Points One and Two are well taken.5
Conclusion
We reverse the judgment of the circuit court and remand for further proceedings consistent with this opinion.
All concur
. All statutory citations are to RSMo 2000 as updated through the December 31, 2016 cumulative supplement, unless otherwise indicated.
. Klee’s Points One and Two on appeal are multifarious in that they both present distinct claims of error that should be asserted in separate points relied on. See State v. Robinson, 454 S.W.3d 428, 437 n.6 (Mo. App. W.D. 2015). In general, multifarious points preserve nothing for appellate review and are subject to dismissal. However, because we prefer to decide cases on the merits where appellant’s argument is readily understandable—as is the case here—we have elected to exercise our discretion to review the merits of the arguments set forth in the points relied on.
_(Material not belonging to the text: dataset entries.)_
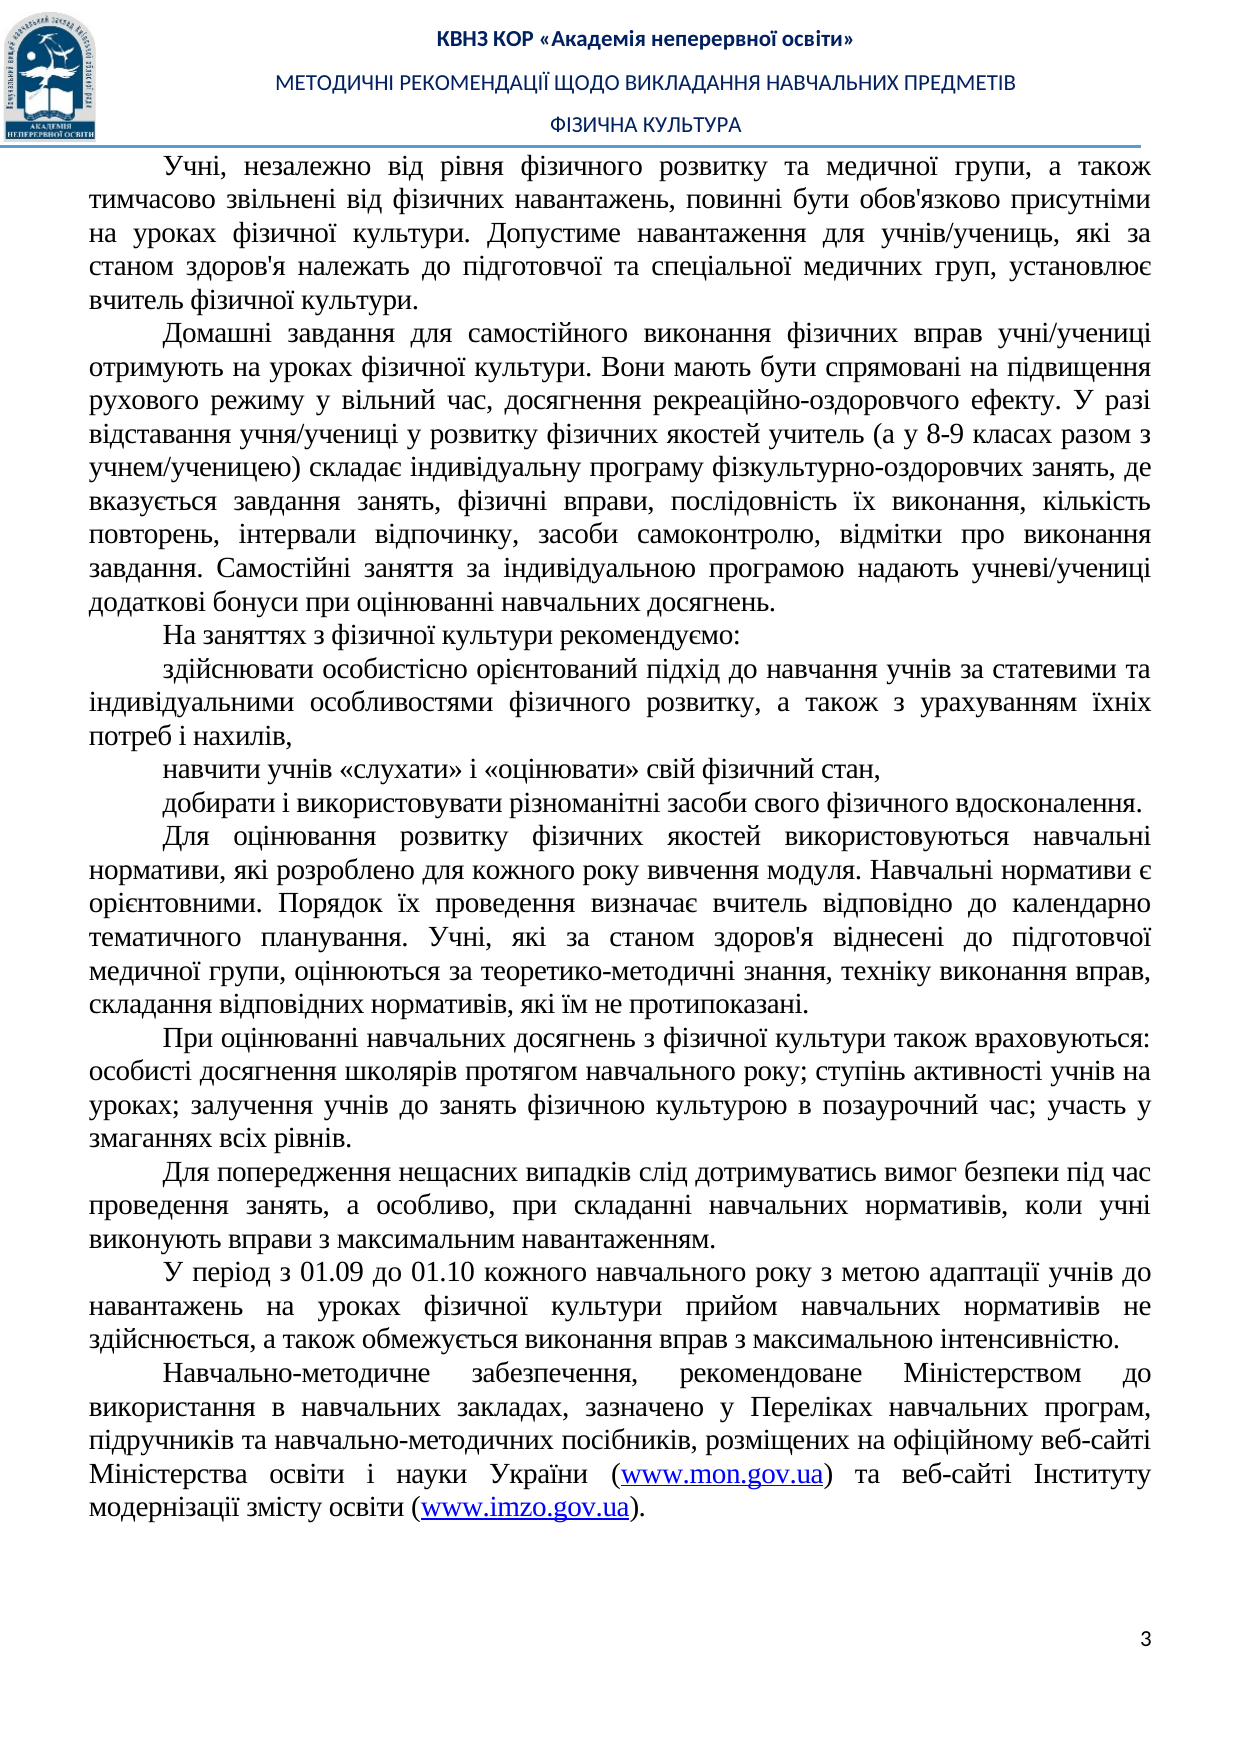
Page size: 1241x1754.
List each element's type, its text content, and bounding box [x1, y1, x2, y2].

text У період з 01.09 до 01.10 кожного навчального року з метою адаптації учнів до навантажень на уроках фізичної культури прийом навчальних нормативів не здійснюється, а також обмежується виконання вправ з максимальною інтенсивністю. [89, 1254, 1152, 1355]
picture [3, 12, 96, 142]
text Для попередження нещасних випадків слід дотримуватись вимог безпеки під час проведення занять, а особливо, при складанні навчальних нормативів, коли учні виконують вправи з максимальним навантаженням. [89, 1154, 1152, 1254]
text Навчально-методичне забезпечення, рекомендоване Міністерством до використання в навчальних закладах, зазначено у Переліках навчальних програм, підручників та навчально-методичних посібників, розміщених на офіційному веб-сайті Міністерства освіти і науки України (www.mon.gov.ua) та веб-сайті Інституту модернізації змісту освіти (www.imzo.gov.ua). [89, 1355, 1152, 1523]
text Учні, незалежно від рівня фізичного розвитку та медичної групи, а також тимчасово звільнені від фізичних навантажень, повинні бути обов'язково присутніми на уроках фізичної культури. Допустиме навантаження для учнів/учениць, які за станом здоров'я належать до підготовчої та спеціальної медичних груп, установлює вчитель фізичної культури. [89, 148, 1152, 315]
text Домашні завдання для самостійного виконання фізичних вправ учні/учениці отримують на уроках фізичної культури. Вони мають бути спрямовані на підвищення рухового режиму у вільний час, досягнення рекреаційно-оздоровчого ефекту. У разі відставання учня/учениці у розвитку фізичних якостей учитель (а у 8-9 класах разом з учнем/ученицею) складає індивідуальну програму фізкультурно-оздоровчих занять, де вказується завдання занять, фізичні вправи, послідовність їх виконання, кількість повторень, інтервали відпочинку, засоби самоконтролю, відмітки про виконання завдання. Самостійні заняття за індивідуальною програмою надають учневі/учениці додаткові бонуси при оцінюванні навчальних досягнень. [89, 315, 1152, 617]
text навчити учнів «слухати» і «оцінювати» свій фізичний стан, [89, 751, 1152, 785]
text При оцінюванні навчальних досягнень з фізичної культури також враховуються: особисті досягнення школярів протягом навчального року; ступінь активності учнів на уроках; залучення учнів до занять фізичною культурою в позаурочний час; участь у змаганнях всіх рівнів. [89, 1020, 1152, 1154]
text Для оцінювання розвитку фізичних якостей використовуються навчальні нормативи, які розроблено для кожного року вивчення модуля. Навчальні нормативи є орієнтовними. Порядок їх проведення визначає вчитель відповідно до календарно тематичного планування. Учні, які за станом здоров'я віднесені до підготовчої медичної групи, оцінюються за теоретико-методичні знання, техніку виконання вправ, складання відповідних нормативів, які їм не протипоказані. [89, 818, 1152, 1020]
text добирати і використовувати різноманітні засоби свого фізичного вдосконалення. [89, 785, 1152, 818]
text На заняттях з фізичної культури рекомендуємо: [89, 617, 1152, 651]
text здійснювати особистісно орієнтований підхід до навчання учнів за статевими та індивідуальними особливостями фізичного розвитку, а також з урахуванням їхніх потреб і нахилів, [89, 651, 1152, 751]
. The categories of persons excluded by section 290.500(3) include:
(a) Any individual employed in a bona fide executive, administrative, or professional capacity;
(b) Any individual engaged in the activities of an educational, charitable, religious, or nonprofit organization where the employer-employee relationship does not, in fact, exist or where the services rendered to the organization are on a voluntary basis;
(c) Any individual standing in loco parentis to foster children in their care;
(d) Any individual employed for less than four months in any year in a resident or day camp for children or youth, or any individual employed by an educational conference center operated by an educational, charitable or not-for-profit organization;
(e) Any individual engaged in the activities of an educational organization where employment by the organization is in lieu of the requirement that the individual pay the cost of tuition, housing or other educational fees of the organization or where earnings of the individual employed by the organization are credited toward the payment of the cost of tuition, housing or other educational fees of the organization;
(i)Any individual employed on or about a private residence on an occasional basis for six hours or less on each occasion;
(g)Any handicapped person employed in a sheltered workshop, certified by the department of elementary and secondary education;
(h) Any person employed on a casual basis to provide baby-sitting services;
(i) Any individual employed by an employer subject to the provisions of part A of subtitle IV of title 49, United States Code, 49 U.S.C. §§ 10101 et seq.;
(j) Any individual employed on a casual or intermittent basis as á golf caddy, newsboy, or in a similar occupation;
(k) Any individual whose earnings are derived in whole or in part from sales commissions and whose hours and places of employment are not substantially controlled by the employer;
(Z) Any individual who is employed in any government position defined in 29 U.S.C. §§ 203(e)(2)(C)(i)-(ii);
(m) Any individual employed by a retail or service business whose annual gross volume sales made or business done is less than five hundred thousand dollars;
(n) Any individual who is an offender, as defined in section 217.010, who is incarcerated in any correctional facility operated by the department of corrections, including offenders who provide labor or services on the grounds of such correctional facility pursuant to section 217.550;
(o) Any individual described by the provisions of section 29 U.S.C. 213(a)(8);
. Because we have decided that the statutory exceptions in section 290.500(3) are not applicable to the MHRA, we need not decide whether section 290.500(3)(b) would have applied to Klee, The Court will note, however, that the particular provision relied upon by the circuit court provides, in relevant part, that a person who is employed by an employer does not qualify as an employee if he is "engaged in the activities of an educational, charitable, religious, or nonprofit organization where the employer-employee relationship does not, in fact, exist [ We do not need to determine today how a person could be considered "employed by an employer” in circumstances where an "employer-employee relationship does not, in fact, exist” or why, if no employer-employee relationship does in fact exist, it would be consequential or necessary that the employer were an "educational, charitable, religious, or nonprofit organization.”
. The Court expresses no opinion with regard to the merits of Klee’s underlying claim of discrimination.